Saturday, July 1, 2017

Moving to Italy: Day 1-B

The story of our move to Italy starts with "Arrival" on the June 26, 2017 blog entry.



For our first lunch in Italy the cousins had brought cold cuts and rolls, and they cooked pasta, beef cutlets, and added a salad. The children ate some of the cold cuts and a little pasta, but they skipped the rest. I wasn’t too concerned. When I was able to prepare some of their usual food in the next few days, I was sure they would make up the missing calories.  After lunch, the cousins cleared away the dishes but refused my offer of help. I heard them say something about "bambini," and then they pointed out leftover meat that they had placed in a small refrigerator. Through hand gestures, I gathered they told me to go and take care of the children, and that there was food for the next day. I smiled and said "Grazie," something I repeated a lot that day. 

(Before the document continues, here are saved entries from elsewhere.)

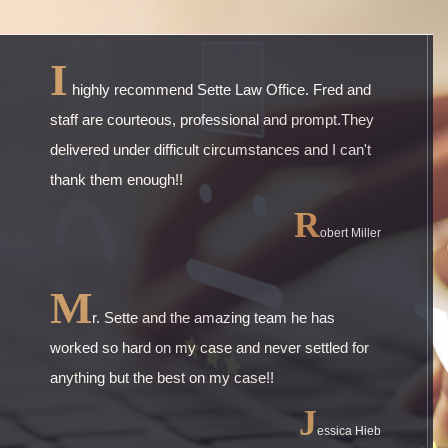
I
highly recommend Sette Law Office. Fred and
staff are courteous, professional and prompt.They
delivered under difficult circumstances and I can't
thank them enough!!
R
obert Miller
M
r. Sette and the amazing team he has
worked so hard on my case and never settled for
anything but the best on my case!!
J
essica Hieb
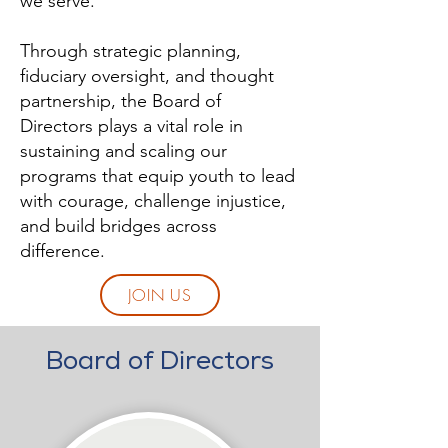
we serve.
Through strategic planning,
fiduciary oversight, and thought
partnership, the Board of
Directors plays a vital role in
sustaining and scaling our
programs that equip youth to lead
with courage, challenge injustice,
and build bridges across
difference.
JOIN US
Board of Directors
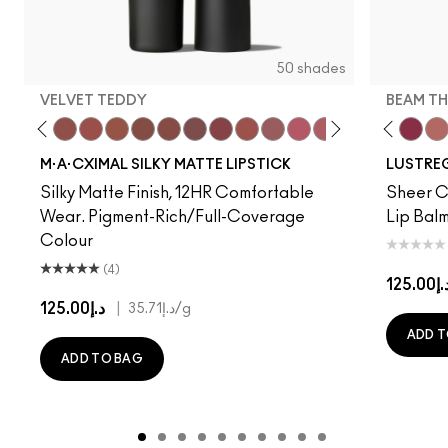
50 shades
VELVET TEDDY
BEAM TH
to
·A·Cximal
eylove
Kinda Sexy
Café Mocha
Velvet Teddy
Mull It To The Max
Taupe
Warm Teddy
$ellout
Whirl
I Deserve This
Soar
Like I Was Saying…
Twig Twist
Business Casual
Sweet Deal
Alone Time
Mehr
Cockney
Get The Hint?
No Photos
You Wouldn't Get I
Kissing Strangers
Lipstick Snob
Work Crush
Candy Yum
Lil Squirt
Captiv
Beam T
Div
Wel
M·A·CXIMAL SILKY MATTE LIPSTICK
LUSTREG
Silky Matte Finish, 12HR Comfortable
Sheer Co
Wear. Pigment-Rich/Full-Coverage
Lip Balm
Colour
(4)
د.إ125.
د.إ125.00
|
د.إ35.71
/g
ADD T
ADD TO BAG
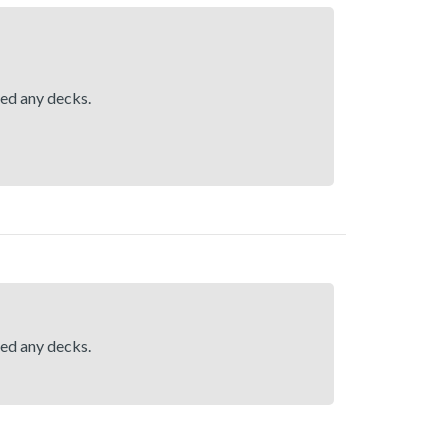
hed any decks.
hed any decks.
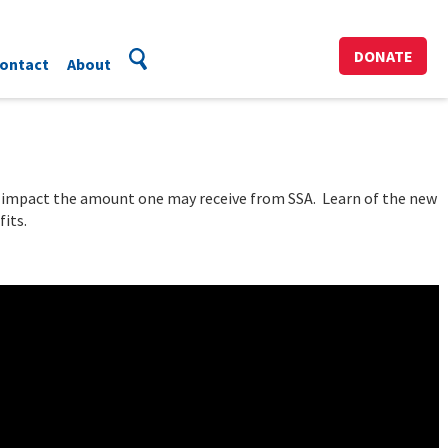
DONATE
ontact
About
y impact the amount one may receive from SSA. Learn of the new
its.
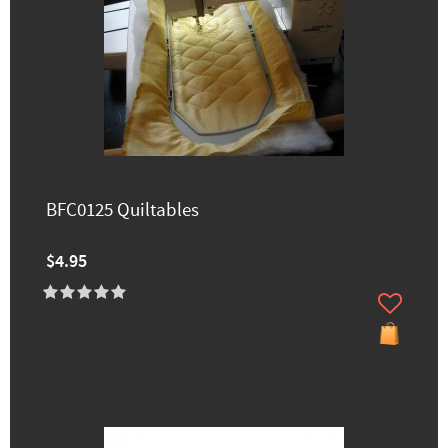
BFC0125 Quiltables
$4.95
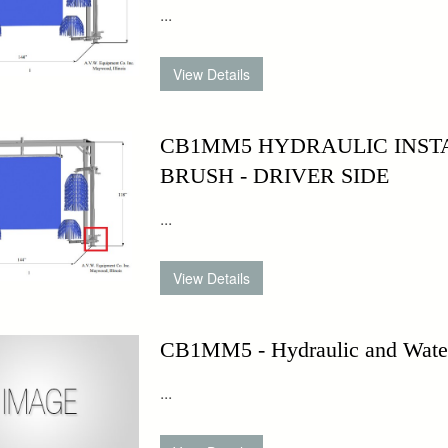
...
CB1MM5 HYDRAULIC INST
BRUSH - DRIVER SIDE
...
CB1MM5 - Hydraulic and Water 
...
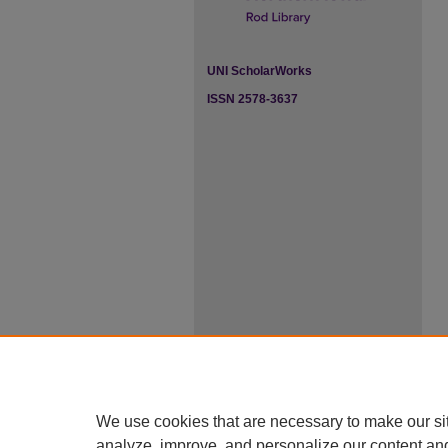
UNI ScholarWorks
ISSN 2578-3637
We use cookies that are necessary to make our si
analyze, improve, and personalize our content an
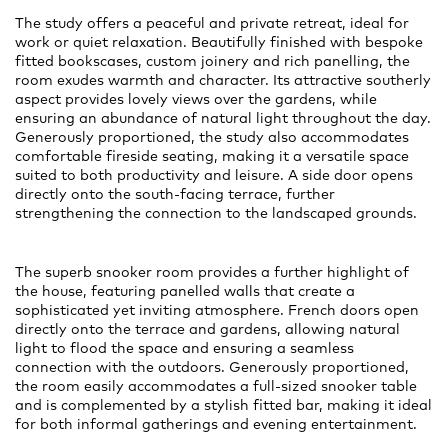
The study offers a peaceful and private retreat, ideal for
work or quiet relaxation. Beautifully finished with bespoke
fitted bookscases, custom joinery and rich panelling, the
room exudes warmth and character. Its attractive southerly
aspect provides lovely views over the gardens, while
ensuring an abundance of natural light throughout the day.
Generously proportioned, the study also accommodates
comfortable fireside seating, making it a versatile space
suited to both productivity and leisure. A side door opens
directly onto the south-facing terrace, further
strengthening the connection to the landscaped grounds.
The superb snooker room provides a further highlight of
the house, featuring panelled walls that create a
sophisticated yet inviting atmosphere. French doors open
directly onto the terrace and gardens, allowing natural
light to flood the space and ensuring a seamless
connection with the outdoors. Generously proportioned,
the room easily accommodates a full-sized snooker table
and is complemented by a stylish fitted bar, making it ideal
for both informal gatherings and evening entertainment.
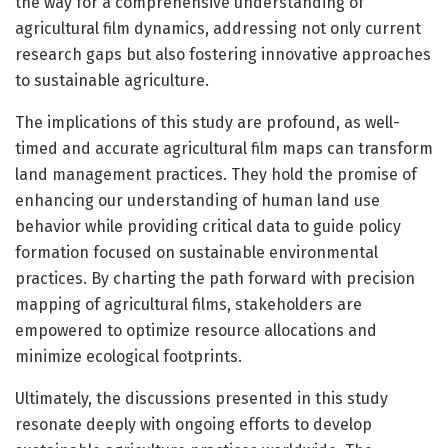
the way for a comprehensive understanding of
agricultural film dynamics, addressing not only current
research gaps but also fostering innovative approaches
to sustainable agriculture.
The implications of this study are profound, as well-
timed and accurate agricultural film maps can transform
land management practices. They hold the promise of
enhancing our understanding of human land use
behavior while providing critical data to guide policy
formation focused on sustainable environmental
practices. By charting the path forward with precision
mapping of agricultural films, stakeholders are
empowered to optimize resource allocations and
minimize ecological footprints.
Ultimately, the discussions presented in this study
resonate deeply with ongoing efforts to develop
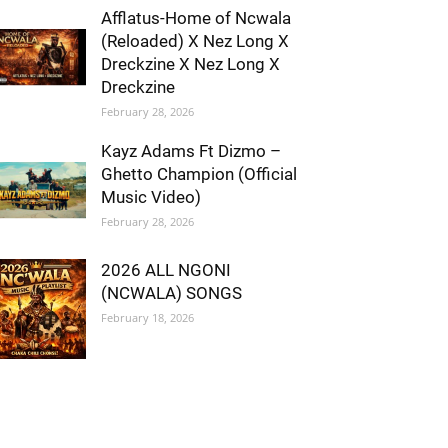
Afflatus-Home of Ncwala
(Reloaded) X Nez Long X
Dreckzine X Nez Long X
Dreckzine
February 28, 2026
Kayz Adams Ft Dizmo –
Ghetto Champion (Official
Music Video)
February 28, 2026
2026 ALL NGONI
(NCWALA) SONGS
February 18, 2026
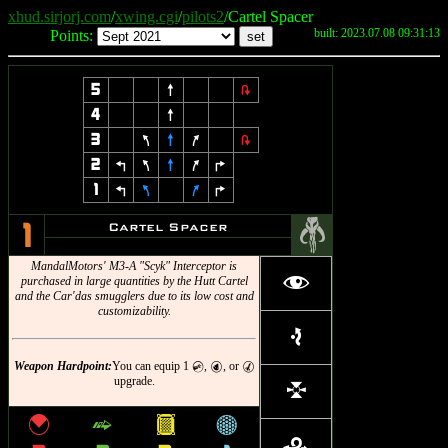
xhud.sirjorj.com
/
xwing.cgi
/
pilots2
/Cartel Spacer
built: 2023.07.08 09:31:13
Points:
5
8
2
4
8
3
7
8
9
2
2
4
7
8
9
6
1
4
7
9
6
#
Cartel Spacer
1
MandalMotors' M3-A "Scyk" Interceptor is
f
purchased in large quantities by the Hutt Cartel
and the Car'das smugglers due to its low cost and
customizability.
e
Weapon Hardpoint:
You can equip 1
,
, or
C
P
M
upgrade.
l
{
^
&
*
r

As they prepared to wash the dishes, I noticed that the sink had only one tap, the tap that was connected to the tank on the roof.  One of the cousins carried a large cooking pot into the bathroom to fetch hot water from the tank over the bath.  I had known that there was no washing machine or dryer in the house, but when I saw only one source for hot water, I realized that our life on the farm in Italy would be very different from our life in the city in America. 


 As dusk fell everyone went away, the cousins back to Turin, and the uncles back to their houses.  As we unpacked our clothes and prepared for our first night at Gabi, the two huge bedrooms echoed with our voices. Our room dwarfed the king-sized bed and the wardrobe, a luxurious change from our tract home in California. I thought it odd that it was almost twice the size of the living room downstairs, the opposite of what I expected. However, its cavernous feel left me anxious I wouldn't hear the children's cries in the night, so I made sure to open the door adjoining our rooms. The two cribs my father-in-law had ordered from the local furniture store had been set up in the second bedroom, equally huge. The cribs were not like the usual wooden-slatted ones we had left behind, but were shorter, web-sided beds that just fit Margaret Ann and Matthew. Paul and James would sleep near them in the old-fashioned matching twin beds that belonged to my in-laws.

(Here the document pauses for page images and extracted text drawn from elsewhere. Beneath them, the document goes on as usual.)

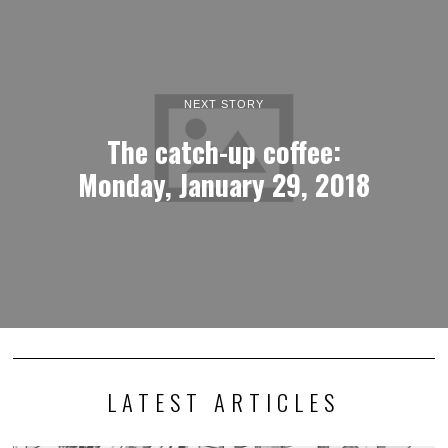
NEXT STORY
The catch-up coffee:
Monday, January 29, 2018
LATEST ARTICLES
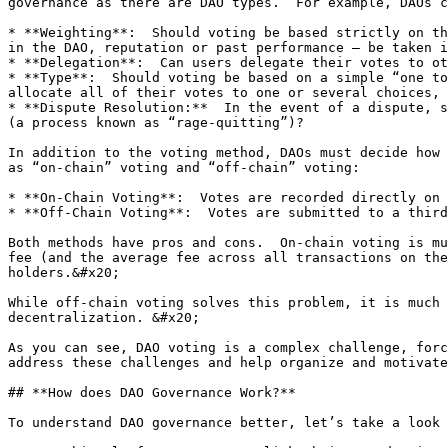
governance as there are DAO types.  For example, DAOs c
* **Weighting**:  Should voting be based strictly on th
in the DAO, reputation or past performance – be taken i
* **Delegation**:  Can users delegate their votes to ot
* **Type**:  Should voting be based on a simple “one to
allocate all of their votes to one or several choices, 
* **Dispute Resolution:**  In the event of a dispute, s
(a process known as “rage-quitting”)?

In addition to the voting method, DAOs must decide how 
as “on-chain” voting and “off-chain” voting:

* **On-Chain Voting**:  Votes are recorded directly on 
* **Off-Chain Voting**:  Votes are submitted to a third
Both methods have pros and cons.  On-chain voting is mu
fee (and the average fee across all transactions on the
holders.&#x20;

While off-chain voting solves this problem, it is much 
decentralization. &#x20;

As you can see, DAO voting is a complex challenge, forc
address these challenges and help organize and motivate
## **How does DAO Governance Work?**

To understand DAO governance better, let’s take a look 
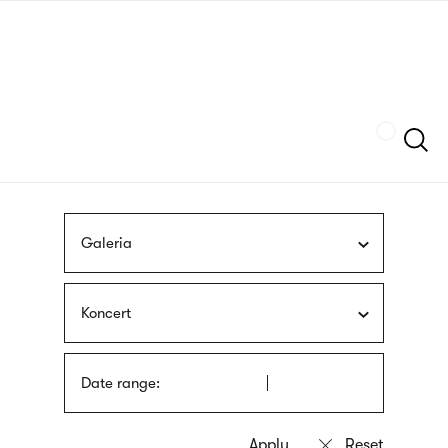
Skip
sign
to
language
main
interpreter
content
Szukaj
Galeria
Koncert
Date range:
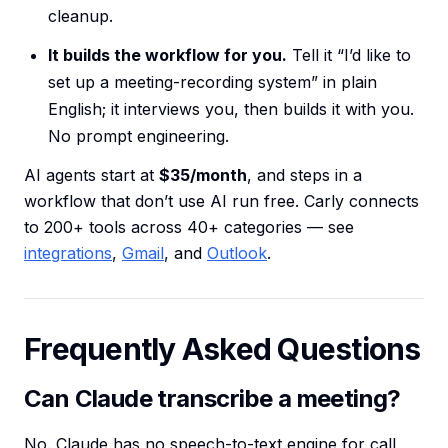
cleanup.
It builds the workflow for you.
Tell it “I’d like to
set up a meeting-recording system” in plain
English; it interviews you, then builds it with you.
No prompt engineering.
AI agents start at
$35/month
, and steps in a
workflow that don’t use AI run free. Carly connects
to 200+ tools across 40+ categories — see
integrations
,
Gmail
, and
Outlook
.
Frequently Asked Questions
Can Claude transcribe a meeting?
No. Claude has no speech-to-text engine for call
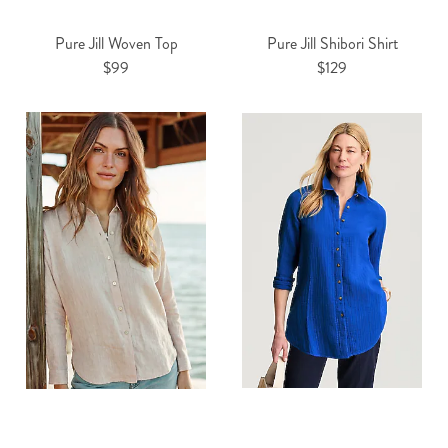
Pure Jill Woven Top
Pure Jill Shibori Shirt
$99
$129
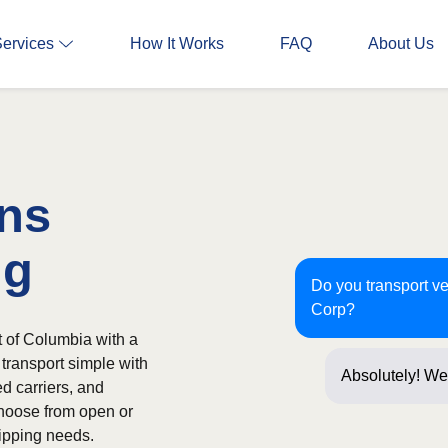
Services
How It Works
FAQ
About Us
Ins
ng
Do you transport ve
Corp?
t of Columbia with a
 transport simple with
Absolutely! We 
ed carriers, and
Corp oft
hoose from open or
ipping needs.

 We stripped the plastic off the mattresses and made up the beds with sheets we found in the wardrobe.  When she had left two years earlier, my mother-in-law had packed them carefully in mothballs, along with the blankets. The fireplace in each room had been bricked in, so we took the chill off the bedroom with a portable oil heater we had found in the garage downstairs, then covered the sheets with camphor-smelling woolen blankets. I was leery of the camphor fumes. Would they damage the children’s brains? Who knew? But I had to take the chance. There was no other way of keeping them warm in the cold, damp bedrooms except for the portable heater. If we left that on and one of the boys knocked it over in the dark, the oil would surely catch fire. I opted for camphor fumes.







The children were sleepy early and not very hungry for the leftovers, so we bathed them two at a time, bending over the shortened tub, then dried them with towels that we found in the cupboard, towels that also smelled faintly of mothballs. Before we slipped them into their beds, we held the four of them close and sang their familiar lullabies. Exhausted after that day of new sights and sounds, they fell asleep almost instantly.


Not long afterwards, we pulled the dank sheets over our own tired bodies, but I was restless. We were truly far away from everything that was familiar. The farmhouse was definitely not the villa of my imagination. The outside showed its years: it needed fresh stucco and several layers of paint. The rooms inside were large and cold, and sparsely furnished, and they also needed paint. And danger for the children seemed to lurk everywhere. In spite of my home-study course, I had not understood much of the Italian that the relatives had spoken, and even though George had done a valiant job of translating, I had felt isolated as we ate with them. In the darkness it was hard to dispel my doubts. My last conscious thought was, "What have we done?"



The bath--many years later, but still the same as on that day.


Matthew in his crib. Margaret Ann to the left.